[Page-level text extractions]

========

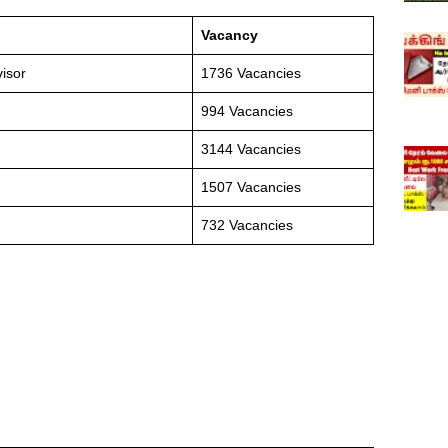
Vacancy
isor
1736 Vacancies
994 Vacancies
3144 Vacancies
1507 Vacancies
732 Vacancies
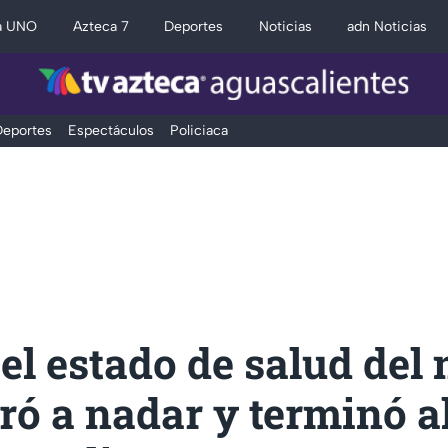
a UNO
Azteca 7
Deportes
Noticias
adn Noticias
eportes
Espectáculos
Policiaca
 el estado de salud del
tró a nadar y terminó 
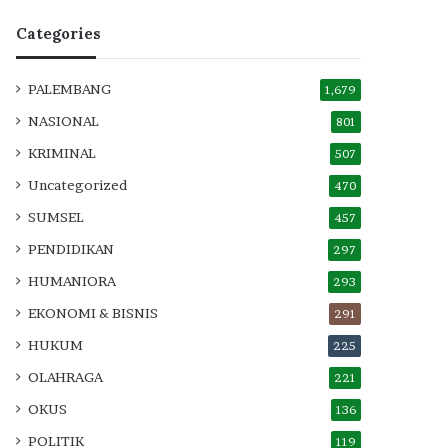
Categories
PALEMBANG
1,679
NASIONAL
801
KRIMINAL
507
Uncategorized
470
SUMSEL
457
PENDIDIKAN
297
HUMANIORA
293
EKONOMI & BISNIS
291
HUKUM
225
OLAHRAGA
221
OKUS
136
POLITIK
119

========

_Problem statement_:
From the line that holds "3144 Vacancies" to the last line of the records, please copy each line exactly and nothing else. Pictures stay out.

_Answer for the task_:
3144 Vacancies
1507 Vacancies
732 Vacancies
a UNO
Azteca 7
Deportes
Noticias
adn Noticias
eportes
Espectáculos
Policiaca
 el estado de salud del
tró a nadar y terminó 
Categories
PALEMBANG
1,679
NASIONAL
801
KRIMINAL
507
Uncategorized
470
SUMSEL
457
PENDIDIKAN
297
HUMANIORA
293
EKONOMI & BISNIS
291
HUKUM
225
OLAHRAGA
221
OKUS
136
POLITIK
119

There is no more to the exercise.